Work item A: Turn the paragraph of the recipe beginning "Lightly grease large bowl" into a short list of steps, keeping its main facts.

Or use frozen bread dough, thawed or any bread dough you like.


  • 3 Tbsp. unsalted butter , 2 tablespoons melted
  • 1 1/2 lbs. 90-percent lean ground beef
  • 1 1/2 lbs. onions, chopped
  • 1 1/2 lbs. cabbage, chopped (you can use slaw cabbage from the store but it will cook faster)
  • Salt and pepper

This can be adjusted just keep the ratio 1-1-1 for the filling.

Dough Directions

Lightly grease large bowl with cooking spray. Mix water, sweetened condensed milk, oil, sugar, and egg in bowl. Mix flour, yeast, and salt in bowl of standing mixer fitted with dough hook.

With mixer on low, add water mixture. After dough comes together, increase speed to medium and mix until shiny and smooth, 4 to 6 minutes.

Turn dough out onto heavily floured work surface, shape into ball, and place in greased bowl.


To make dough by hand: Combine dry ingredients in large bowl, make well in center of dry ingredients, add wet ingredients, and mix with wooden spoon until shaggy dough forms. Turn dough out onto heavily floured work surface and knead until shiny and smooth, about 10 minutes.

Cover bowl with plastic wrap and let rest in warm place until doubled in size, about 1 hour.

Filling Directions

Melt 1 tablespoon butter in large skillet over medium-high heat. Add beef and cook until to brown, breaking up any large clumps. As the meat cooks, add ground pepper (1-2 tsp.). The browner the meat, the more beef flavor it will have.

Pour off all but 2 tablespoons fat from pan. Add onion and cabbage, 1/2 tsp. salt, 1/2 -3/4 cup of water and cover (I'm a beer drinker so I add beer, apple juice works if the cabbage is bitter or old).


Cook 15 -20 minutes or longer, if needed. Stir every few minutes. Sometimes, the cabbage is older and drier. Add some more liquid. Onions should be soft and cabbage a bit crunchy. I like my cabbage a little more cooked. Taste for seasoning. It should have a little pepper bite. There should be a little juice in the bottom of the pan. If not, add some liquid, stir, cover and cook a minute or so.

Assemble and Bake

The meat mixture needs to be close to room temperature. If you want cheese runzas, place it on the dough before the meat.

Adjust oven racks to the upper-middle and lower-middle positions and heat oven to 350 degrees F. Cover 2 baking sheets with parchment paper.

Work item B: Reproduce the lines of the Collected data entries word for word, starting at the first line and ending at the line containing "Gratis Lieferung".

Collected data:
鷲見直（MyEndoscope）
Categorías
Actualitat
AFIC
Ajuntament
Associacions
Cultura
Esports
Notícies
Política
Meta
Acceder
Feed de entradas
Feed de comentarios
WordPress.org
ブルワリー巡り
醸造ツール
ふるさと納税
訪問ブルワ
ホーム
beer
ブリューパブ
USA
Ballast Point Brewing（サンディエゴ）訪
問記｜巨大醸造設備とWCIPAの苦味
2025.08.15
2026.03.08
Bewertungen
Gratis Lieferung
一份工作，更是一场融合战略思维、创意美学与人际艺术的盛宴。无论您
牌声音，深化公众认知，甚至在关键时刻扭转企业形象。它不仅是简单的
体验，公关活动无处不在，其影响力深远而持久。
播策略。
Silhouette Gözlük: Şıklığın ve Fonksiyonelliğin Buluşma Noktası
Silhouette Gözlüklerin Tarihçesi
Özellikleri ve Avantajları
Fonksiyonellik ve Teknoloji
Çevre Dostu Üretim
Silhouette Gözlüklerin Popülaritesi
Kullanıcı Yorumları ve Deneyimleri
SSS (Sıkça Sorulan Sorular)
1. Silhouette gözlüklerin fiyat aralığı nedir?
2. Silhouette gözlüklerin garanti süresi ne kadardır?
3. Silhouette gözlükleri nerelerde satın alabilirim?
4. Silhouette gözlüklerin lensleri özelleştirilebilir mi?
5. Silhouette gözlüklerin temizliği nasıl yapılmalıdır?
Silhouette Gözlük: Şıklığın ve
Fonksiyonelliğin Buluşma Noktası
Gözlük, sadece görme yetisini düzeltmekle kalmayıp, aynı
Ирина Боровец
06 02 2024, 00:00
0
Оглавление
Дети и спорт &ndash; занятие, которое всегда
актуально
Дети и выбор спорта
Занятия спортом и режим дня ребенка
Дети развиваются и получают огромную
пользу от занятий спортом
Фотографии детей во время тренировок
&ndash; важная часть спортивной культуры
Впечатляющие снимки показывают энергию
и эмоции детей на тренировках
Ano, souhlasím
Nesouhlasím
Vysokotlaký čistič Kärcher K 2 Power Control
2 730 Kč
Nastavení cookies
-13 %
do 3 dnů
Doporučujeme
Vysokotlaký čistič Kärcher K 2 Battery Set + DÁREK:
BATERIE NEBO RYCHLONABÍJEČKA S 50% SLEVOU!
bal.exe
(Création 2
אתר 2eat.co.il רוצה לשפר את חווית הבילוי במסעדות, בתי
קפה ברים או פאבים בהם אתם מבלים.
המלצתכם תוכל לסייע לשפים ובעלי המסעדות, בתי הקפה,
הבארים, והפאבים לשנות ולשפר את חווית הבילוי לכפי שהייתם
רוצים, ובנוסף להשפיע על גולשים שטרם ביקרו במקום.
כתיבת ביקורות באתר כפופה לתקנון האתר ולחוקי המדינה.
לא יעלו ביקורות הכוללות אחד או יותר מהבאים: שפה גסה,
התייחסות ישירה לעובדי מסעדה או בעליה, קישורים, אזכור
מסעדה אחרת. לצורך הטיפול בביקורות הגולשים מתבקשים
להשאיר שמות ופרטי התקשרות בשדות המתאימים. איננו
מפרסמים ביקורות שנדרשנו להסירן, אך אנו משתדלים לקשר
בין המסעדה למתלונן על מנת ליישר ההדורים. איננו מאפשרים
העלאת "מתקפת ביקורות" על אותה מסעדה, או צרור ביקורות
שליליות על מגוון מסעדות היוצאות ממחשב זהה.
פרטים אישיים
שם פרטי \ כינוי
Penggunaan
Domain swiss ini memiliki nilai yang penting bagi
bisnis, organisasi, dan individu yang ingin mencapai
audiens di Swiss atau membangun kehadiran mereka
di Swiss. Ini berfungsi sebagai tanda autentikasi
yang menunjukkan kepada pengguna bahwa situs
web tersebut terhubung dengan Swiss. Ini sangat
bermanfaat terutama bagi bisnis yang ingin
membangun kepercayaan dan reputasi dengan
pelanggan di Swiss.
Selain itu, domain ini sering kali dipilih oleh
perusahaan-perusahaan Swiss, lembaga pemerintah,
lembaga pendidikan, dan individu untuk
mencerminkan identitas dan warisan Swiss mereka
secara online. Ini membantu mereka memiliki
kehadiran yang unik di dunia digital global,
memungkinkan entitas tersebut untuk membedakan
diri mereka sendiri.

Written answer A:
- Grease a large bowl with cooking spray.
- In a bowl, mix the water, sweetened condensed milk, oil, sugar, and egg.
- In the bowl of a standing mixer fitted with a dough hook, mix the flour, yeast, and salt.

Written answer B:
鷲見直（MyEndoscope）
Categorías
Actualitat
AFIC
Ajuntament
Associacions
Cultura
Esports
Notícies
Política
Meta
Acceder
Feed de entradas
Feed de comentarios
WordPress.org
ブルワリー巡り
醸造ツール
ふるさと納税
訪問ブルワ
ホーム
beer
ブリューパブ
USA
Ballast Point Brewing（サンディエゴ）訪
問記｜巨大醸造設備とWCIPAの苦味
2025.08.15
2026.03.08
Bewertungen
Gratis Lieferung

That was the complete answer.